* Problem to solve
Copy every line of the data below verbatim, keeping the original order and line breaks.

* Data for this task

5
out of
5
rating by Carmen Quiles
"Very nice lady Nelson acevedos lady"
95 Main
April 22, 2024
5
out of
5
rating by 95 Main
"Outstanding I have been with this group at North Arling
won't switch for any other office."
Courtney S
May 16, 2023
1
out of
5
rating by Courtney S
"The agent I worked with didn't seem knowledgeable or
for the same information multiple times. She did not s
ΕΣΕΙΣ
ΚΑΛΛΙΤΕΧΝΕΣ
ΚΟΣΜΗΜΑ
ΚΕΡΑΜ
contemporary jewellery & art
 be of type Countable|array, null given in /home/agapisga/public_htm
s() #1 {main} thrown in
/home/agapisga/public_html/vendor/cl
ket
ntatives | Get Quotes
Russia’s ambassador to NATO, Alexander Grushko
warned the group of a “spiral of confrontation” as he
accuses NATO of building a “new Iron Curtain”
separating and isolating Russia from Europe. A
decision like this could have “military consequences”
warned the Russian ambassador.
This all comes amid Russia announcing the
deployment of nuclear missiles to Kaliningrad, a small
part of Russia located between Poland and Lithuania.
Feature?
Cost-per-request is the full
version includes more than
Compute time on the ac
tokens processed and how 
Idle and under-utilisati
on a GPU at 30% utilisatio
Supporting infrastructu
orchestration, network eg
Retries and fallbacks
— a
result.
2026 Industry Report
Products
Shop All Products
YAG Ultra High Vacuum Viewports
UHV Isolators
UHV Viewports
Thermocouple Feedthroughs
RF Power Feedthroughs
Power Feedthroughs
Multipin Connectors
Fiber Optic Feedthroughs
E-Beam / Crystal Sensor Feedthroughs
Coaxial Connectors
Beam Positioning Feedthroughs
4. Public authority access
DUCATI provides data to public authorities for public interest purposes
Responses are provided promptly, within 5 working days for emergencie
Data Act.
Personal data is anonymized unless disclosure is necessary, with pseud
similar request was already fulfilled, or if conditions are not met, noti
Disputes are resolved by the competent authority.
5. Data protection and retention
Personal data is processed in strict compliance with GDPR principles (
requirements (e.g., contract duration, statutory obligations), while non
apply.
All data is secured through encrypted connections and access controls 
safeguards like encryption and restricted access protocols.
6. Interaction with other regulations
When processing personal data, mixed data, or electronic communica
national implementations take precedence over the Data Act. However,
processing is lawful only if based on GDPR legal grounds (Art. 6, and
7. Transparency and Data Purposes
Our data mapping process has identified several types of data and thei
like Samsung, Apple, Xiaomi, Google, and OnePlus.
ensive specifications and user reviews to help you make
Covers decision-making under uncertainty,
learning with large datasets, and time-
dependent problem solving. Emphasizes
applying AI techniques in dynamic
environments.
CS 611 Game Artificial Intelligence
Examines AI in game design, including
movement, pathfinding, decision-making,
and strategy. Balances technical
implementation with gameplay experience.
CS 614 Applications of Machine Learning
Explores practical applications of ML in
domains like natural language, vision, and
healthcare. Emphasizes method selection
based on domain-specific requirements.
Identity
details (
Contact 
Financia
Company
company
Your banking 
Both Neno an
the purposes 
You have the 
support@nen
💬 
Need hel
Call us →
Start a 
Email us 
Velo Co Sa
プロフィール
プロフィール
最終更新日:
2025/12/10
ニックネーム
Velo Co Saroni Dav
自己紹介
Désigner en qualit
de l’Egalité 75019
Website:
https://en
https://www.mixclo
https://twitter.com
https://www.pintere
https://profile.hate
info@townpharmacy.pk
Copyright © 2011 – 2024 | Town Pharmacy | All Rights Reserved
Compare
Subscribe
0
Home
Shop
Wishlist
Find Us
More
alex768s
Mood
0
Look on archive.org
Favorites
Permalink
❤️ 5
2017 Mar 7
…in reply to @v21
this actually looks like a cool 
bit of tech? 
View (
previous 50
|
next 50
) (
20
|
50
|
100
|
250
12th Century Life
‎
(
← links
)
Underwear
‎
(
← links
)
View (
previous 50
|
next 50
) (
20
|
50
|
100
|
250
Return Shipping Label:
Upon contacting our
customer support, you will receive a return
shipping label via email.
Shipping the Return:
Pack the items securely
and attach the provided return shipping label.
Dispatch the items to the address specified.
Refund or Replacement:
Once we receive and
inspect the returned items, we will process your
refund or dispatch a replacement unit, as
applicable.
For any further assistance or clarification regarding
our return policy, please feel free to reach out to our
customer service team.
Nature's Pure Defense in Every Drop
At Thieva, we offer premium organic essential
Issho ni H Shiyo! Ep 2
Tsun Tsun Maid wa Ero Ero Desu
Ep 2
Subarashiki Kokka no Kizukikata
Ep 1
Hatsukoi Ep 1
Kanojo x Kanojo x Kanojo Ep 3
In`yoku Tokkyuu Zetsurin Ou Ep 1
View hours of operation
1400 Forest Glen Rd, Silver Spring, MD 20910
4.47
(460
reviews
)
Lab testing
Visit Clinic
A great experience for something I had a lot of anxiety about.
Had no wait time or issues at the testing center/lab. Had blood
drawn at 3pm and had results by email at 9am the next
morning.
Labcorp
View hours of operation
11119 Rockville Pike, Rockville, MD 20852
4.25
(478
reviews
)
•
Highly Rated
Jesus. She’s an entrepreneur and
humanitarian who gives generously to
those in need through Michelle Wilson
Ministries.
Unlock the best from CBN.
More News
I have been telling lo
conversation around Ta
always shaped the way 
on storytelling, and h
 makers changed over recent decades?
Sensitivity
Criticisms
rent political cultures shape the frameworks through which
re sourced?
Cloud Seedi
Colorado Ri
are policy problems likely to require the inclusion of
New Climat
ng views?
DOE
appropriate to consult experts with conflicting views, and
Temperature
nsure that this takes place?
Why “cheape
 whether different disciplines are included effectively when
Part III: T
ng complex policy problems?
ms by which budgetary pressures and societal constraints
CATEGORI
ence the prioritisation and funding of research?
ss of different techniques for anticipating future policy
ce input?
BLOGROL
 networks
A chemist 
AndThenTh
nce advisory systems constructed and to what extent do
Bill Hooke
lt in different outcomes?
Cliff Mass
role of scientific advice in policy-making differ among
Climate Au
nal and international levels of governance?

* Answer space
5
out of
5
rating by Carmen Quiles
"Very nice lady Nelson acevedos lady"
95 Main
April 22, 2024
5
out of
5
rating by 95 Main
"Outstanding I have been with this group at North Arling
won't switch for any other office."
Courtney S
May 16, 2023
1
out of
5
rating by Courtney S
"The agent I worked with didn't seem knowledgeable or
for the same information multiple times. She did not s
ΕΣΕΙΣ
ΚΑΛΛΙΤΕΧΝΕΣ
ΚΟΣΜΗΜΑ
ΚΕΡΑΜ
contemporary jewellery & art
 be of type Countable|array, null given in /home/agapisga/public_htm
s() #1 {main} thrown in
/home/agapisga/public_html/vendor/cl
ket
ntatives | Get Quotes
Russia’s ambassador to NATO, Alexander Grushko
warned the group of a “spiral of confrontation” as he
accuses NATO of building a “new Iron Curtain”
separating and isolating Russia from Europe. A
decision like this could have “military consequences”
warned the Russian ambassador.
This all comes amid Russia announcing the
deployment of nuclear missiles to Kaliningrad, a small
part of Russia located between Poland and Lithuania.
Feature?
Cost-per-request is the full
version includes more than
Compute time on the ac
tokens processed and how 
Idle and under-utilisati
on a GPU at 30% utilisatio
Supporting infrastructu
orchestration, network eg
Retries and fallbacks
— a
result.
2026 Industry Report
Products
Shop All Products
YAG Ultra High Vacuum Viewports
UHV Isolators
UHV Viewports
Thermocouple Feedthroughs
RF Power Feedthroughs
Power Feedthroughs
Multipin Connectors
Fiber Optic Feedthroughs
E-Beam / Crystal Sensor Feedthroughs
Coaxial Connectors
Beam Positioning Feedthroughs
4. Public authority access
DUCATI provides data to public authorities for public interest purposes
Responses are provided promptly, within 5 working days for emergencie
Data Act.
Personal data is anonymized unless disclosure is necessary, with pseud
similar request was already fulfilled, or if conditions are not met, noti
Disputes are resolved by the competent authority.
5. Data protection and retention
Personal data is processed in strict compliance with GDPR principles (
requirements (e.g., contract duration, statutory obligations), while non
apply.
All data is secured through encrypted connections and access controls 
safeguards like encryption and restricted access protocols.
6. Interaction with other regulations
When processing personal data, mixed data, or electronic communica
national implementations take precedence over the Data Act. However,
processing is lawful only if based on GDPR legal grounds (Art. 6, and
7. Transparency and Data Purposes
Our data mapping process has identified several types of data and thei
like Samsung, Apple, Xiaomi, Google, and OnePlus.
ensive specifications and user reviews to help you make
Covers decision-making under uncertainty,
learning with large datasets, and time-
dependent problem solving. Emphasizes
applying AI techniques in dynamic
environments.
CS 611 Game Artificial Intelligence
Examines AI in game design, including
movement, pathfinding, decision-making,
and strategy. Balances technical
implementation with gameplay experience.
CS 614 Applications of Machine Learning
Explores practical applications of ML in
domains like natural language, vision, and
healthcare. Emphasizes method selection
based on domain-specific requirements.
Identity
details (
Contact 
Financia
Company
company
Your banking 
Both Neno an
the purposes 
You have the 
support@nen
💬 
Need hel
Call us →
Start a 
Email us 
Velo Co Sa
プロフィール
プロフィール
最終更新日:
2025/12/10
ニックネーム
Velo Co Saroni Dav
自己紹介
Désigner en qualit
de l’Egalité 75019
Website:
https://en
https://www.mixclo
https://twitter.com
https://www.pintere
https://profile.hate
info@townpharmacy.pk
Copyright © 2011 – 2024 | Town Pharmacy | All Rights Reserved
Compare
Subscribe
0
Home
Shop
Wishlist
Find Us
More
alex768s
Mood
0
Look on archive.org
Favorites
Permalink
❤️ 5
2017 Mar 7
…in reply to @v21
this actually looks like a cool 
bit of tech? 
View (
previous 50
|
next 50
) (
20
|
50
|
100
|
250
12th Century Life
‎
(
← links
)
Underwear
‎
(
← links
)
View (
previous 50
|
next 50
) (
20
|
50
|
100
|
250
Return Shipping Label:
Upon contacting our
customer support, you will receive a return
shipping label via email.
Shipping the Return:
Pack the items securely
and attach the provided return shipping label.
Dispatch the items to the address specified.
Refund or Replacement:
Once we receive and
inspect the returned items, we will process your
refund or dispatch a replacement unit, as
applicable.
For any further assistance or clarification regarding
our return policy, please feel free to reach out to our
customer service team.
Nature's Pure Defense in Every Drop
At Thieva, we offer premium organic essential
Issho ni H Shiyo! Ep 2
Tsun Tsun Maid wa Ero Ero Desu
Ep 2
Subarashiki Kokka no Kizukikata
Ep 1
Hatsukoi Ep 1
Kanojo x Kanojo x Kanojo Ep 3
In`yoku Tokkyuu Zetsurin Ou Ep 1
View hours of operation
1400 Forest Glen Rd, Silver Spring, MD 20910
4.47
(460
reviews
)
Lab testing
Visit Clinic
A great experience for something I had a lot of anxiety about.
Had no wait time or issues at the testing center/lab. Had blood
drawn at 3pm and had results by email at 9am the next
morning.
Labcorp
View hours of operation
11119 Rockville Pike, Rockville, MD 20852
4.25
(478
reviews
)
•
Highly Rated
Jesus. She’s an entrepreneur and
humanitarian who gives generously to
those in need through Michelle Wilson
Ministries.
Unlock the best from CBN.
More News
I have been telling lo
conversation around Ta
always shaped the way 
on storytelling, and h
 makers changed over recent decades?
Sensitivity
Criticisms
rent political cultures shape the frameworks through which
re sourced?
Cloud Seedi
Colorado Ri
are policy problems likely to require the inclusion of
New Climat
ng views?
DOE
appropriate to consult experts with conflicting views, and
Temperature
nsure that this takes place?
Why “cheape
 whether different disciplines are included effectively when
Part III: T
ng complex policy problems?
ms by which budgetary pressures and societal constraints
CATEGORI
ence the prioritisation and funding of research?
ss of different techniques for anticipating future policy
ce input?
BLOGROL
 networks
A chemist 
AndThenTh
nce advisory systems constructed and to what extent do
Bill Hooke
lt in different outcomes?
Cliff Mass
role of scientific advice in policy-making differ among
Climate Au
nal and international levels of governance?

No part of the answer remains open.